Data:
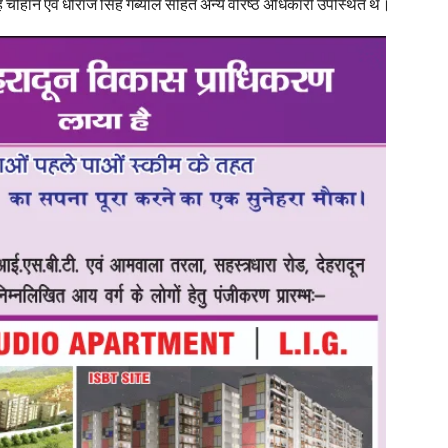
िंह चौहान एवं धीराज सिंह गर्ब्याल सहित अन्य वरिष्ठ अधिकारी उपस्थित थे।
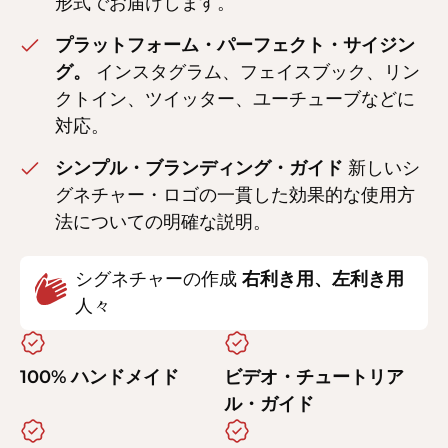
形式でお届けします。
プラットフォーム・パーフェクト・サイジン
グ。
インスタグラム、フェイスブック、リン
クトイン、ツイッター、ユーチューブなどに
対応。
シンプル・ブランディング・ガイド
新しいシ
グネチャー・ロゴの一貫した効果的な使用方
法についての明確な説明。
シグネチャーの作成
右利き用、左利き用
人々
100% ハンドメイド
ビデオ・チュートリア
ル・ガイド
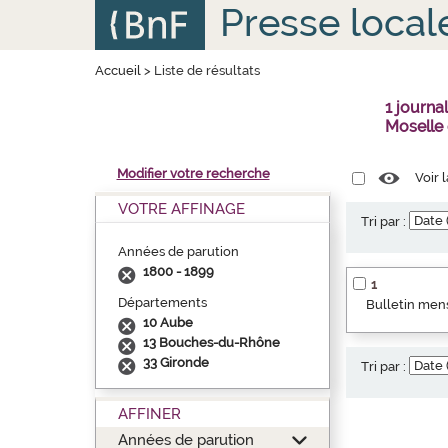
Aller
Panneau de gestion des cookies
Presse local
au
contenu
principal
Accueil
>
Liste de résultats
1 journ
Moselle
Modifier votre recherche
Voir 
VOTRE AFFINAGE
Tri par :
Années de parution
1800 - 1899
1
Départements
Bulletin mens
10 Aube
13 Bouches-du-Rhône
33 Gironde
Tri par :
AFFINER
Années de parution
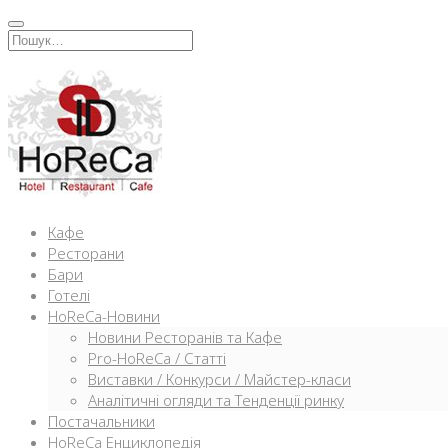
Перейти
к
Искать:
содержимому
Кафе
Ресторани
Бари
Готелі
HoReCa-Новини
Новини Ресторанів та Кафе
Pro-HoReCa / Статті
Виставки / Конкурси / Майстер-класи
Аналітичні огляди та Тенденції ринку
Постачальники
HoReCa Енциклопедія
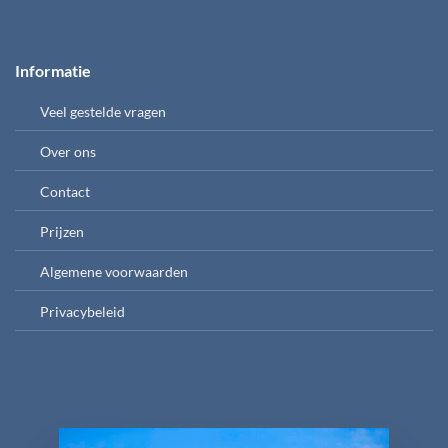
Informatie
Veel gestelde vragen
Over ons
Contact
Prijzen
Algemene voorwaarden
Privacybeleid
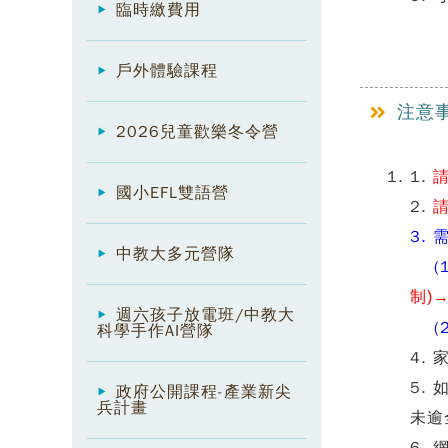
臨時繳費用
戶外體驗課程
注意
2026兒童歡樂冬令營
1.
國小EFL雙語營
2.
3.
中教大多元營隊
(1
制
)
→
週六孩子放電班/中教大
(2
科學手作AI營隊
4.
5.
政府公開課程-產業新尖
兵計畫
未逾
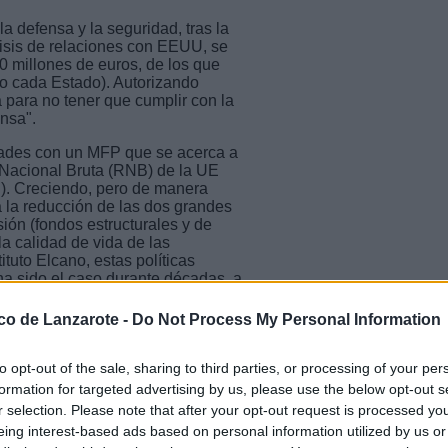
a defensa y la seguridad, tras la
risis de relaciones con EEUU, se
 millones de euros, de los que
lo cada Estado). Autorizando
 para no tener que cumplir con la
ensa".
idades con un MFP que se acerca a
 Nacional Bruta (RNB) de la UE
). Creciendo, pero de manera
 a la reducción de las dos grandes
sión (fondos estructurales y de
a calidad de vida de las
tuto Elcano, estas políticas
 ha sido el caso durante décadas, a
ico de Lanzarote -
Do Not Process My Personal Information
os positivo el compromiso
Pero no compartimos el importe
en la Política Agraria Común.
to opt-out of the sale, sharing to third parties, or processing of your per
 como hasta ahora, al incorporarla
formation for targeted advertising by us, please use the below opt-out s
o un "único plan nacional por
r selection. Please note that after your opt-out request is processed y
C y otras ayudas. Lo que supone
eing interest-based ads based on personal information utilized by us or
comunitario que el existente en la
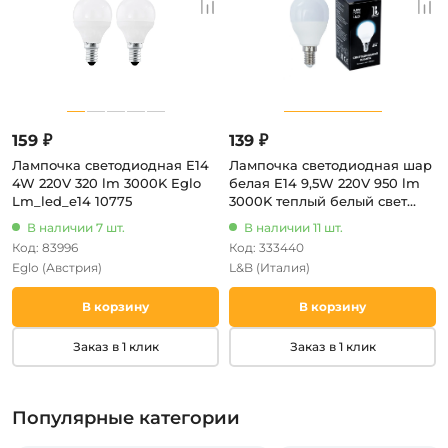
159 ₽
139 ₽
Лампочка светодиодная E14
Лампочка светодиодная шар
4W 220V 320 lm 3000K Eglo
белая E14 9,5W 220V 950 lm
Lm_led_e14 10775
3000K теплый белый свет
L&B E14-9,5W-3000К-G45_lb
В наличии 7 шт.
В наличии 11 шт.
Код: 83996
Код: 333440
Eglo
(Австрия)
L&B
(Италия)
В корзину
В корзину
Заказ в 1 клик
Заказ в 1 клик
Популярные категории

Work item: How many lines in the material above contain the string "Новини"? Reply with the number alone.

Answer: 2